Clearly, there are some short-term advantages in terms of publicity; but is this outweighed by the long-term disadvantage of settling for competition among women only, instead of playing - and beating - men?

I think Judit Polgar (pictured) has shown that in order for women to reach the top levels of chess, they should compete with men and not be sidetracked by the allure of big pay-days in better publicised women-only events.
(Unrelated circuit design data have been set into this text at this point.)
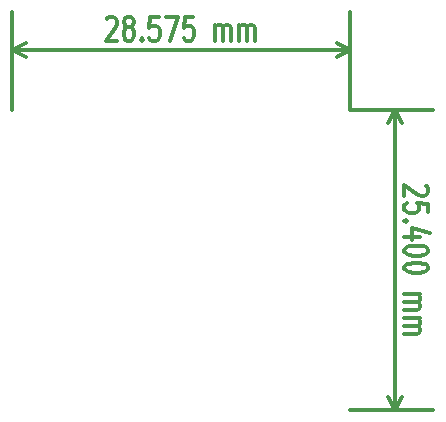
<source format=gbr>
G04 (created by PCBNEW-RS274X (2012-01-19 BZR 3256)-stable) date 1/5/2013 5:07:44 PM*
G01*
G70*
G90*
%MOIN*%
G04 Gerber Fmt 3.4, Leading zero omitted, Abs format*
%FSLAX34Y34*%
G04 APERTURE LIST*
%ADD10C,0.006000*%
%ADD11C,0.012000*%
G04 APERTURE END LIST*
G54D10*
G54D11*
X29640Y-19461D02*
X29669Y-19423D01*
X29726Y-19385D01*
X29869Y-19385D01*
X29926Y-19423D01*
X29955Y-19461D01*
X29983Y-19537D01*
X29983Y-19613D01*
X29955Y-19728D01*
X29612Y-20185D01*
X29983Y-20185D01*
X30326Y-19728D02*
X30268Y-19690D01*
X30240Y-19651D01*
X30211Y-19575D01*
X30211Y-19537D01*
X30240Y-19461D01*
X30268Y-19423D01*
X30326Y-19385D01*
X30440Y-19385D01*
X30497Y-19423D01*
X30526Y-19461D01*
X30554Y-19537D01*
X30554Y-19575D01*
X30526Y-19651D01*
X30497Y-19690D01*
X30440Y-19728D01*
X30326Y-19728D01*
X30268Y-19766D01*
X30240Y-19804D01*
X30211Y-19880D01*
X30211Y-20032D01*
X30240Y-20109D01*
X30268Y-20147D01*
X30326Y-20185D01*
X30440Y-20185D01*
X30497Y-20147D01*
X30526Y-20109D01*
X30554Y-20032D01*
X30554Y-19880D01*
X30526Y-19804D01*
X30497Y-19766D01*
X30440Y-19728D01*
X30811Y-20109D02*
X30839Y-20147D01*
X30811Y-20185D01*
X30782Y-20147D01*
X30811Y-20109D01*
X30811Y-20185D01*
X31383Y-19385D02*
X31097Y-19385D01*
X31068Y-19766D01*
X31097Y-19728D01*
X31154Y-19690D01*
X31297Y-19690D01*
X31354Y-19728D01*
X31383Y-19766D01*
X31411Y-19842D01*
X31411Y-20032D01*
X31383Y-20109D01*
X31354Y-20147D01*
X31297Y-20185D01*
X31154Y-20185D01*
X31097Y-20147D01*
X31068Y-20109D01*
X31611Y-19385D02*
X32011Y-19385D01*
X31754Y-20185D01*
X32525Y-19385D02*
X32239Y-19385D01*
X32210Y-19766D01*
X32239Y-19728D01*
X32296Y-19690D01*
X32439Y-19690D01*
X32496Y-19728D01*
X32525Y-19766D01*
X32553Y-19842D01*
X32553Y-20032D01*
X32525Y-20109D01*
X32496Y-20147D01*
X32439Y-20185D01*
X32296Y-20185D01*
X32239Y-20147D01*
X32210Y-20109D01*
X33267Y-20185D02*
X33267Y-19651D01*
X33267Y-19728D02*
X33295Y-19690D01*
X33353Y-19651D01*
X33438Y-19651D01*
X33495Y-19690D01*
X33524Y-19766D01*
X33524Y-20185D01*
X33524Y-19766D02*
X33553Y-19690D01*
X33610Y-19651D01*
X33695Y-19651D01*
X33753Y-19690D01*
X33781Y-19766D01*
X33781Y-20185D01*
X34067Y-20185D02*
X34067Y-19651D01*
X34067Y-19728D02*
X34095Y-19690D01*
X34153Y-19651D01*
X34238Y-19651D01*
X34295Y-19690D01*
X34324Y-19766D01*
X34324Y-20185D01*
X34324Y-19766D02*
X34353Y-19690D01*
X34410Y-19651D01*
X34495Y-19651D01*
X34553Y-19690D01*
X34581Y-19766D01*
X34581Y-20185D01*
X26500Y-20501D02*
X37750Y-20501D01*
X26500Y-22500D02*
X26500Y-19221D01*
X37750Y-22500D02*
X37750Y-19221D01*
X37750Y-20501D02*
X37307Y-20731D01*
X37750Y-20501D02*
X37307Y-20271D01*
X26500Y-20501D02*
X26943Y-20731D01*
X26500Y-20501D02*
X26943Y-20271D01*
X40289Y-25015D02*
X40327Y-25044D01*
X40365Y-25101D01*
X40365Y-25244D01*
X40327Y-25301D01*
X40289Y-25330D01*
X40213Y-25358D01*
X40137Y-25358D01*
X40022Y-25330D01*
X39565Y-24987D01*
X39565Y-25358D01*
X40365Y-25901D02*
X40365Y-25615D01*
X39984Y-25586D01*
X40022Y-25615D01*
X40060Y-25672D01*
X40060Y-25815D01*
X40022Y-25872D01*
X39984Y-25901D01*
X39908Y-25929D01*
X39718Y-25929D01*
X39641Y-25901D01*
X39603Y-25872D01*
X39565Y-25815D01*
X39565Y-25672D01*
X39603Y-25615D01*
X39641Y-25586D01*
X39641Y-26186D02*
X39603Y-26214D01*
X39565Y-26186D01*
X39603Y-26157D01*
X39641Y-26186D01*
X39565Y-26186D01*
X40099Y-26729D02*
X39565Y-26729D01*
X40403Y-26586D02*
X39832Y-26443D01*
X39832Y-26815D01*
X40365Y-27157D02*
X40365Y-27214D01*
X40327Y-27271D01*
X40289Y-27300D01*
X40213Y-27329D01*
X40060Y-27357D01*
X39870Y-27357D01*
X39718Y-27329D01*
X39641Y-27300D01*
X39603Y-27271D01*
X39565Y-27214D01*
X39565Y-27157D01*
X39603Y-27100D01*
X39641Y-27071D01*
X39718Y-27043D01*
X39870Y-27014D01*
X40060Y-27014D01*
X40213Y-27043D01*
X40289Y-27071D01*
X40327Y-27100D01*
X40365Y-27157D01*
X40365Y-27728D02*
X40365Y-27785D01*
X40327Y-27842D01*
X40289Y-27871D01*
X40213Y-27900D01*
X40060Y-27928D01*
X39870Y-27928D01*
X39718Y-27900D01*
X39641Y-27871D01*
X39603Y-27842D01*
X39565Y-27785D01*
X39565Y-27728D01*
X39603Y-27671D01*
X39641Y-27642D01*
X39718Y-27614D01*
X39870Y-27585D01*
X40060Y-27585D01*
X40213Y-27614D01*
X40289Y-27642D01*
X40327Y-27671D01*
X40365Y-27728D01*
X39565Y-28642D02*
X40099Y-28642D01*
X40022Y-28642D02*
X40060Y-28670D01*
X40099Y-28728D01*
X40099Y-28813D01*
X40060Y-28870D01*
X39984Y-28899D01*
X39565Y-28899D01*
X39984Y-28899D02*
X40060Y-28928D01*
X40099Y-28985D01*
X40099Y-29070D01*
X40060Y-29128D01*
X39984Y-29156D01*
X39565Y-29156D01*
X39565Y-29442D02*
X40099Y-29442D01*
X40022Y-29442D02*
X40060Y-29470D01*
X40099Y-29528D01*
X40099Y-29613D01*
X40060Y-29670D01*
X39984Y-29699D01*
X39565Y-29699D01*
X39984Y-29699D02*
X40060Y-29728D01*
X40099Y-29785D01*
X40099Y-29870D01*
X40060Y-29928D01*
X39984Y-29956D01*
X39565Y-29956D01*
X39249Y-22500D02*
X39249Y-32500D01*
X37750Y-22500D02*
X40529Y-22500D01*
X37750Y-32500D02*
X40529Y-32500D01*
X39249Y-32500D02*
X39019Y-32057D01*
X39249Y-32500D02*
X39479Y-32057D01*
X39249Y-22500D02*
X39019Y-22943D01*
X39249Y-22500D02*
X39479Y-22943D01*
M02*

</source>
Of course, that's easy for me to say. I'm not struggling to earn a living from chess; but isn't it ultimately the only way to succeed in a male dominated sport?

 

Comments


  • 6 years ago

    SonofPearl

    Grand Mistress - I agree, and that's one of the advantages of women-only events.  The disadvantage is that it runs the danger of women accepting an inferior status for no reason.
  • 6 years ago

    Grand_Mistress

    while all that sonofpearl is true the fact still remains that we have to get more women exited about chess and sometimes an all-women atmosphere helps that.
  • 6 years ago

    SonofPearl

    I home that the likes of Hou Yifan will continue where the Polgar sisters left off and be even more succesful than Judit.
  • 6 years ago

    batgirl

    Theoretically, women's chess should be abolished. Practically, it should be encouraged.  The truth is that in order to get proportionally enough women to the same level as men professionally, there must simply be more women interested in professional chess - or in chess for that matter.  All other factors being even, the size of the pool is the greatest differential.  By forcing women into a male-dominated arena would guarantee failure of the part of women in general (obviously with exceptions - but suppose for a moment there were no Polgars).  Women's chess give women an opportunity to compete and compete professionally, and succeed, at least within that arena. Success breeds success and encourages more women to try chess, as the surge of women players (along with the strength of those players) in the past 20 years or so testifies.

    As the saying goes... theoretically speaking it's practical; practically speaking, it's just a theory.